The following sample shows one way to use Adaptive Card inputs within a bot dialog class. It extends the hero cards sample by validating the input received in the text field from the responding client. You first need to add the text input and button functionality to the existing adaptive card by adding the following code just before the final bracket of adaptiveCard.json, located in the resources folder:

"actions": [
  {
    "type": "Action.ShowCard",
    "title": "Text",
    "card": {
      "type": "AdaptiveCard",
      "body": [
        {
          "type": "Input.Text",
          "id": "text",
          "isMultiline": true,
          "placeholder": "Enter your comment"
        }
      ],
      "actions": [
        {
          "type": "Action.Submit",
          "title": "OK"
        }
      ]
    }
  }
]

Note that the ID of the text input field is set to "text". When the user selects OK, the message the Adaptive Card generates will have a value property that has a property named "text" which contains the information the user entered in the text input field of the card.

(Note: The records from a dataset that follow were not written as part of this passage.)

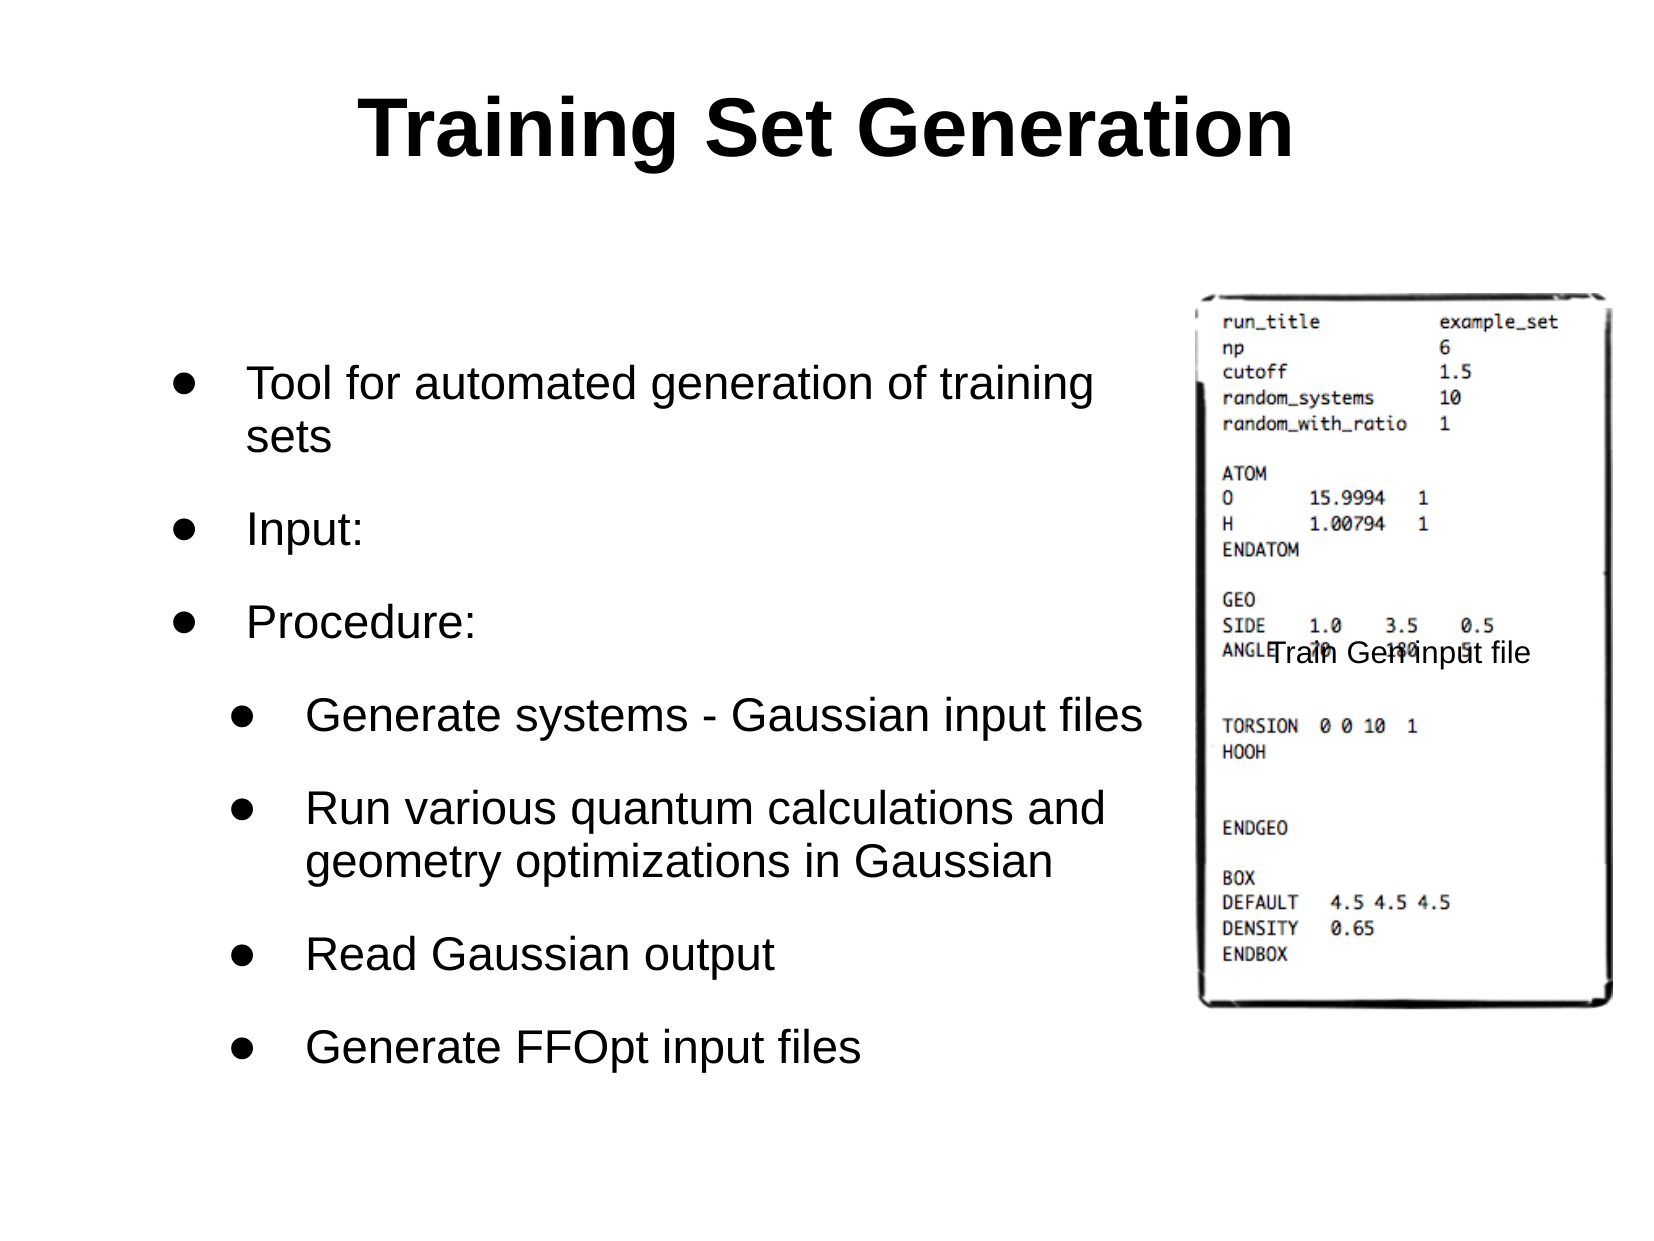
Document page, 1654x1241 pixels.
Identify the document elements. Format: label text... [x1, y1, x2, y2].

list Tool for automated generation of training sets Input: Procedure: Generate systems - Gaussian input files Run various quantum calculations and geometry optimizations in Gaussian Read Gaussian output Generate FFOpt input files [119, 343, 1173, 1087]
title Training Set Generation [161, 30, 1493, 226]
text_box Train Gen input file [1195, 293, 1613, 1012]
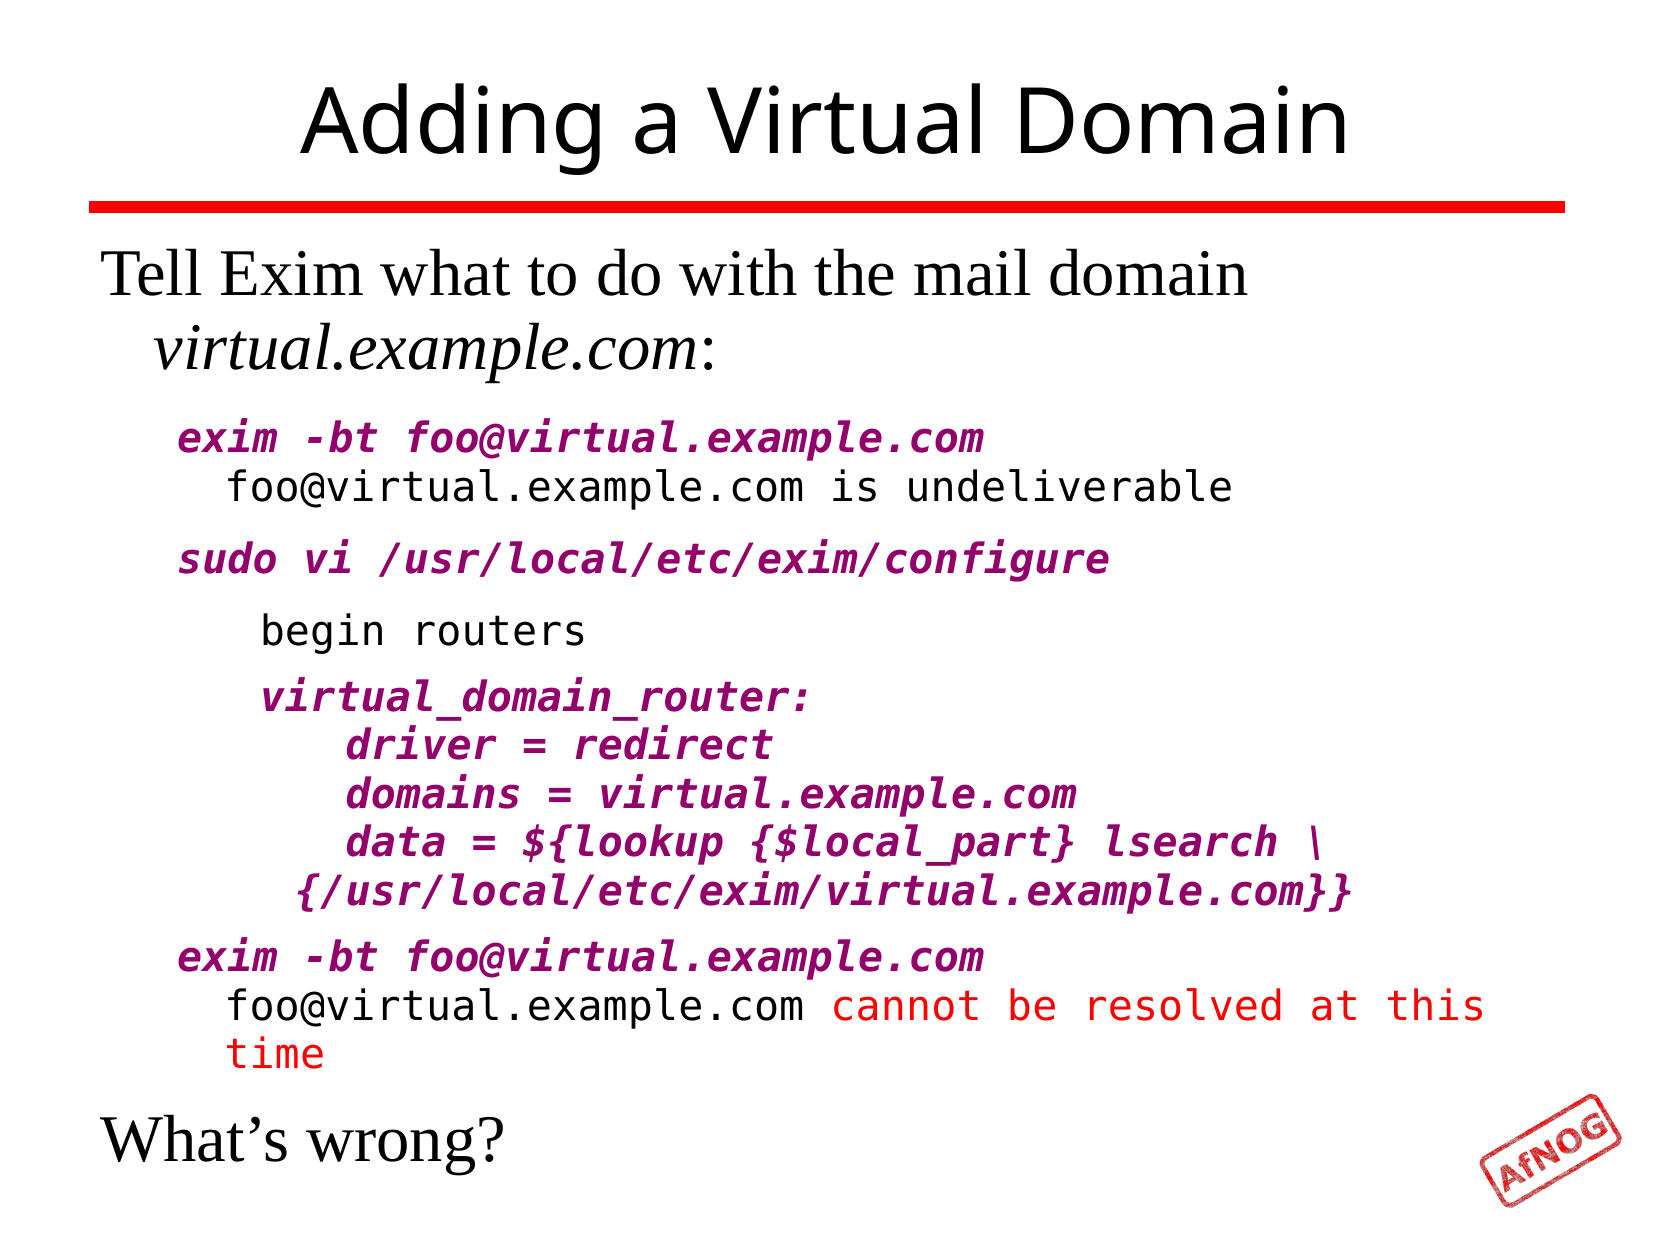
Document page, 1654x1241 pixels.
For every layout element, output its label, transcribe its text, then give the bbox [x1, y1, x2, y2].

list Tell Exim what to do with the mail domain virtual.example.com: exim -bt foo@virtual.example.com foo@virtual.example.com is undeliverable sudo vi /usr/local/etc/exim/configure begin routers virtual_domain_router: driver = redirect domains = virtual.example.com data = ${lookup {$local_part} lsearch \ {/usr/local/etc/exim/virtual.example.com}} exim -bt foo@virtual.example.com foo@virtual.example.com cannot be resolved at this time What’s wrong? [82, 236, 1571, 1177]
title Adding a Virtual Domain [88, 29, 1565, 207]
picture [1476, 1090, 1625, 1211]
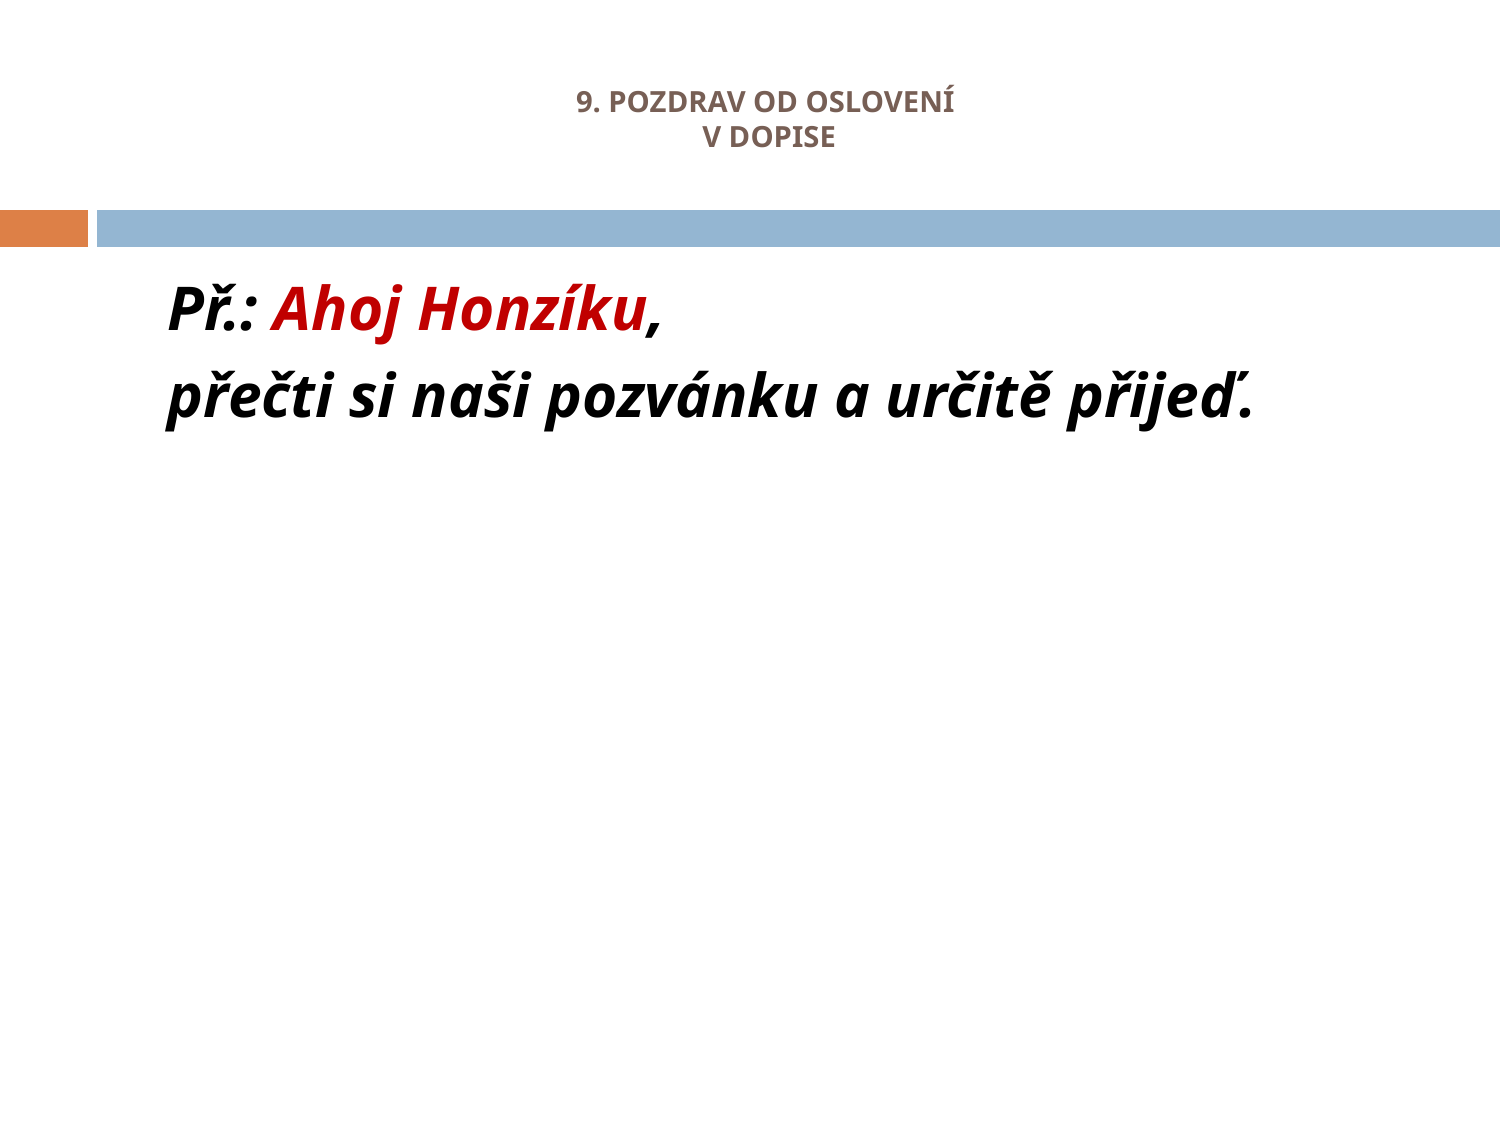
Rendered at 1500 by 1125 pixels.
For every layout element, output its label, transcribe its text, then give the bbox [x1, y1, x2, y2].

list Př.: Ahoj Honzíku, přečti si naši pozvánku a určitě přijeď. [100, 262, 1438, 1000]
title 9. POZDRAV OD OSLOVENÍ V DOPISE [100, 37, 1438, 201]
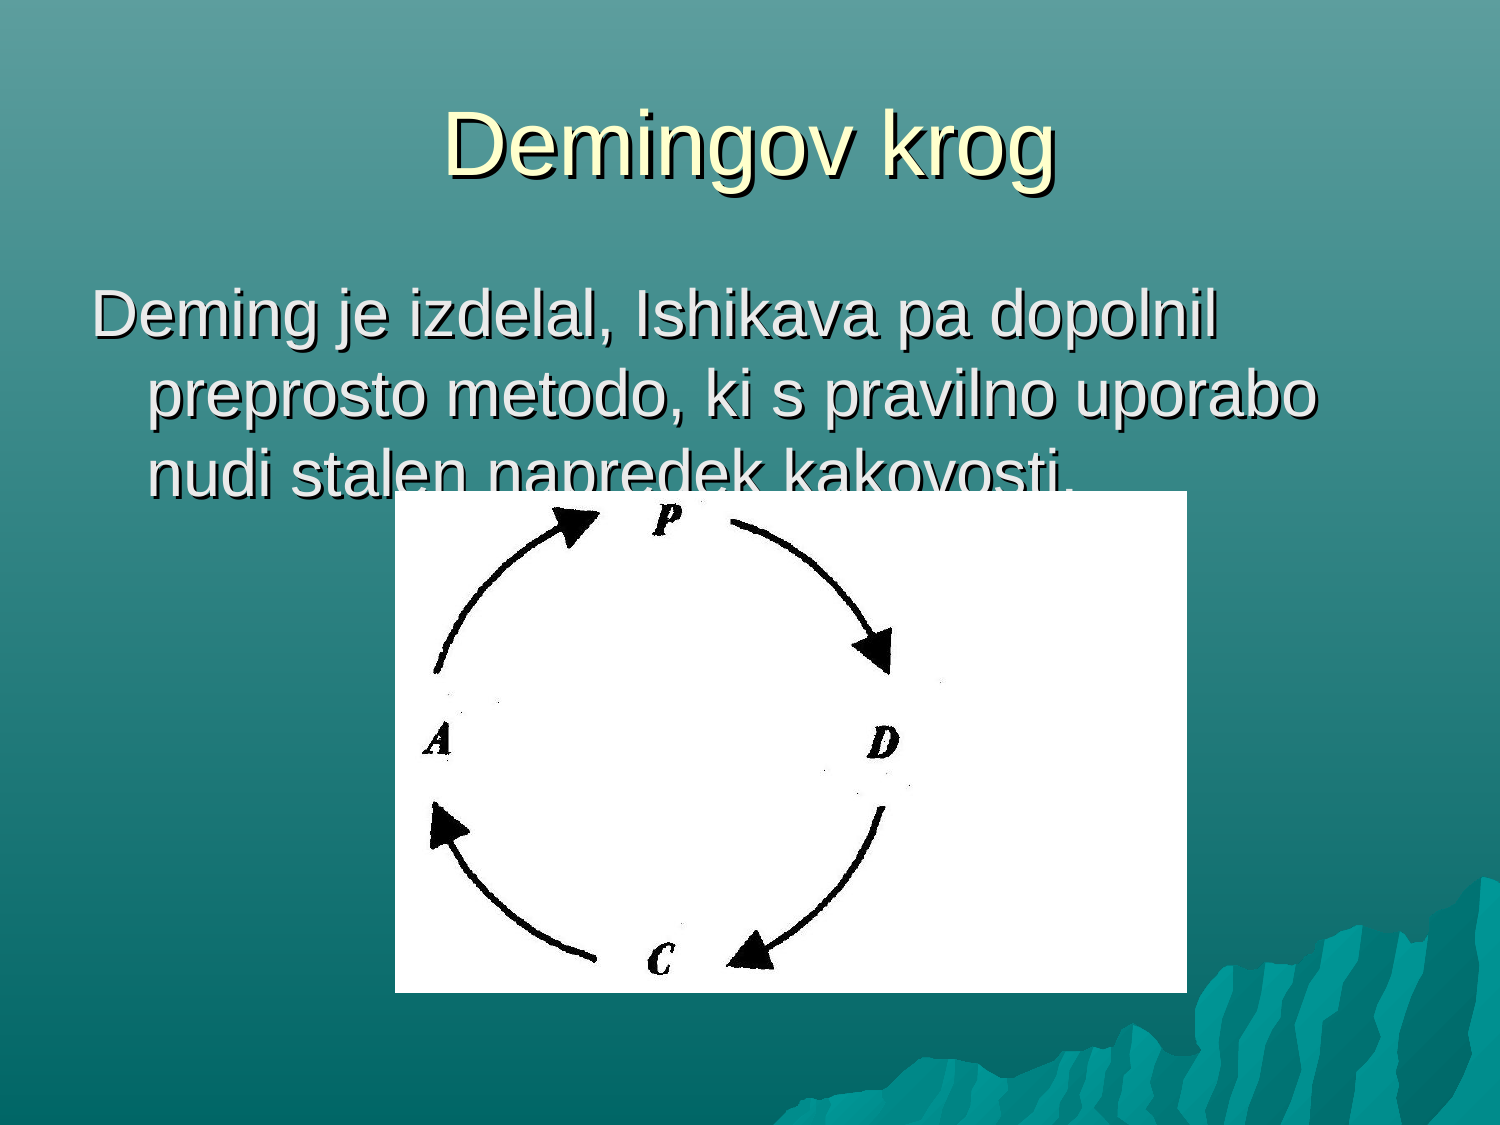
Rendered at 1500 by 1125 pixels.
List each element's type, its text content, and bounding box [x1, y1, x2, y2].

title Demingov krog [75, 45, 1426, 233]
list Deming je izdelal, Ishikava pa dopolnil preprosto metodo, ki s pravilno uporabo nudi stalen napredek kakovosti. [75, 262, 1426, 1006]
chart [395, 491, 1187, 993]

Our validator uses Newtonsoft.json to first convert this to a JObject, and then create a trimmed text string for comparison. So add:

using System;
using System.Linq;
using Newtonsoft.Json.Linq;

to MainDialog.cs and install the latest stable NuGet package of Newtonsoft.Json. In the validator code we added the logic flow into the code comments. This ChoiceValidator method is placed into the Using cards sample just after the closed brace public for declaration of MainDialog:

private async Task ChoiceValidator(
    PromptValidatorContext promptContext,
    CancellationToken cancellationToken)
{
    // Retrieves Adaptive Card comment text as JObject.
    // looks for JObject field "text" and converts that input into a trimmed text string.
    var jobject = promptContext.Context.Activity.Value as JObject;
    var jtoken = jobject?["text"];
    var text = jtoken?.Value().Trim();

    // Logic: 1. if succeeded = true, just return promptContext
    //        2. if false, see if JObject contained Adaptive Card input.
    //               No = (bad input) return promptContext
    //               Yes = update Value field with JObject text string, return "true".
    if (!promptContext.Recognized.Succeeded && text != null)
    {
        var choice = promptContext.Options.Choices.FirstOrDefault(
        c => c.Value.Equals(text, StringComparison.InvariantCultureIgnoreCase));
        if (choice != null)
        {
            promptContext.Recognized.Value = new FoundChoice
            {
                Value = choice.Value,
            };
            return true;
        }
    }
    return promptContext.Recognized.Succeeded;
}

Now above in the MainDialog declaration change:

// Define the main dialog and its related components.
AddDialog(new ChoicePrompt(nameof(ChoicePrompt)));

to:

// Define the main dialog and its related components.
AddDialog(new ChoicePrompt(nameof(ChoicePrompt), ChoiceValidator));

This will invoke your validator to look for Adaptive Card input each time a new choice prompt is created.

To test your code, once an Adaptive Card has been displayed, select the Text button, Enter a valid selection such as Hero Card then select the OK button.

Test Adaptive Card

  1. The first input will be used to start a new dialog.
  2. Select the OK button again and this input will be used to select a new card.